**TASK STATEMENT:**
Retype the data below verbatim; pictures do not belong in the copy.

**DATA FOR PROCESSING:**
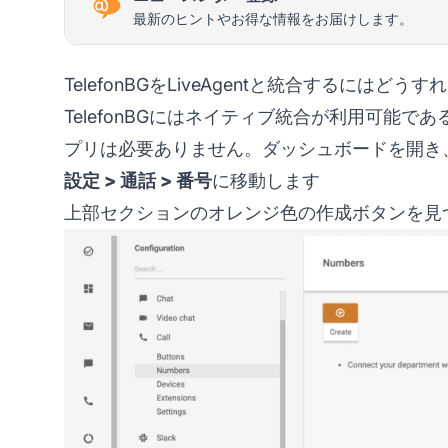
最新のヒントやお得な情報をお届けします。
TelefonBGをLiveAgentと統合するにはど
TelefonBGにはネイティブ統合が利用可能
プリは必要ありません。ダッシュボードを開き
設定 > 通話 > 番号
に移動します
上部セクションのオレンジ色の作成ボタンを見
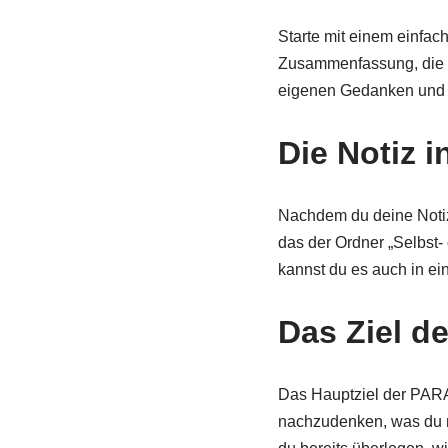
Starte mit einem einfac
Zusammenfassung, die d
eigenen Gedanken und 
Die Notiz 
Nachdem du deine Notiz 
das der Ordner „Selbst
kannst du es auch in ei
Das Ziel d
Das Hauptziel der PARA-
nachzudenken, was du m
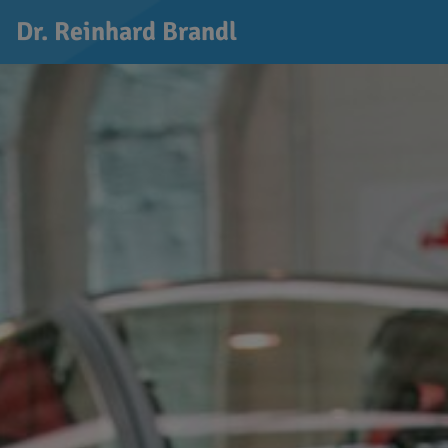
Dr. Reinhard Brandl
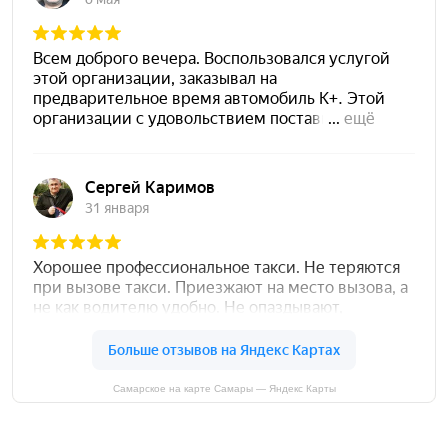
Самарское на карте Самары — Яндекс Карты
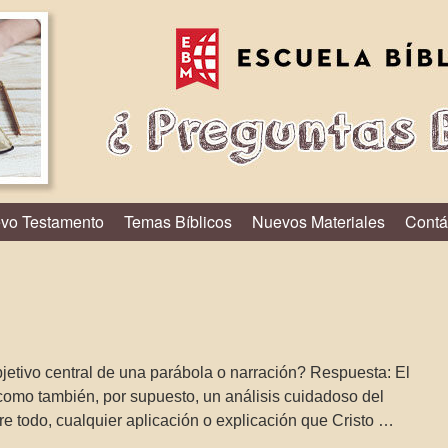
vo Testamento
Temas Bíblicos
Nuevos Materiales
Contá
etivo central de una parábola o narración? Respuesta: El
como también, por supuesto, un análisis cuidadoso del
re todo, cualquier aplicación o explicación que Cristo …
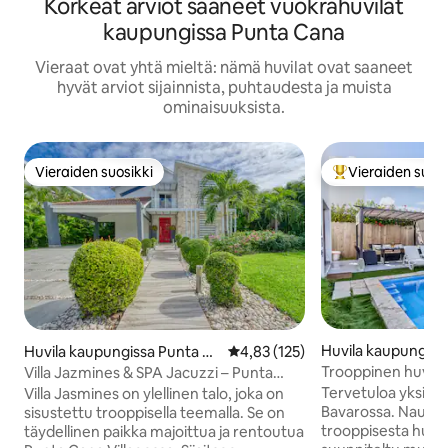
Korkeat arviot saaneet vuokrahuvilat
kaupungissa Punta Cana
Vieraat ovat yhtä mieltä: nämä huvilat ovat saaneet
hyvät arviot sijainnista, puhtaudesta ja muista
ominaisuuksista.
Vieraiden suosikki
Vieraiden suosi
Vieraiden suosikki
Vieraiden suosik
Huvila kaupungiss
Huvila kaupungissa Punta C
Keskimääräinen arvio 4,83/5, 12
4,83 (125)
na
ana
Trooppinen huvila |
Villa Jazmines & SPA Jacuzzi – Punta
poreallas lähellä r
Cana Village
Tervetuloa yksityi
Villa Jasmines on ylellinen talo, joka on
Bavarossa. Nauti r
sisustettu trooppisella teemalla. Se on
trooppisesta huvil
täydellinen paikka majoittua ja rentoutua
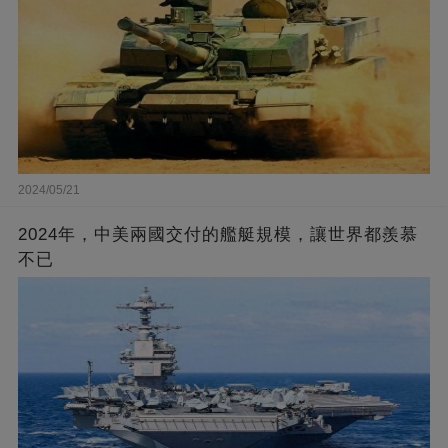
2024/05/21
2024年，中美兩國交付的艦艇規模，讓世界都羨慕
不已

**RESULT FOR THIS TASK:**
最新のヒントやお得な情報をお届けします。
TelefonBGをLiveAgentと統合するにはど
TelefonBGにはネイティブ統合が利用可能
プリは必要ありません。ダッシュボードを開き
設定 > 通話 > 番号
に移動します
上部セクションのオレンジ色の作成ボタンを見
Starte mit einem einfac
Zusammenfassung, die d
eigenen Gedanken und 
Die Notiz 
Nachdem du deine Notiz 
das der Ordner „Selbst
kannst du es auch in ei
Das Ziel d
Das Hauptziel der PARA-
nachzudenken, was du m
Dr. Reinhard Brandl
Самарское на карте Самары — Яндекс Карты
vo Testamento
Temas Bíblicos
Nuevos Materiales
Contá
etivo central de una parábola o narración? Respuesta: El
como también, por supuesto, un análisis cuidadoso del
re todo, cualquier aplicación o explicación que Cristo …
Korkeat arviot saaneet vuokrahuvilat
kaupungissa Punta Cana
Vieraat ovat yhtä mieltä: nämä huvilat ovat saaneet
hyvät arviot sijainnista, puhtaudesta ja muista
ominaisuuksista.
Vieraiden suosikki
Vieraiden suosi
Vieraiden suosikki
Vieraiden suosik
Huvila kaupungiss
Huvila kaupungissa Punta C
Keskimääräinen arvio 4,83/5, 12
4,83 (125)
na
ana
Trooppinen huvila |
Villa Jazmines & SPA Jacuzzi – Punta
poreallas lähellä r
Cana Village
Tervetuloa yksityi
Villa Jasmines on ylellinen talo, joka on
Bavarossa. Nauti r
sisustettu trooppisella teemalla. Se on
trooppisesta huvil
täydellinen paikka majoittua ja rentoutua
2024/05/21
2024年，中美兩國交付的艦艇規模，讓世界都羨慕
不已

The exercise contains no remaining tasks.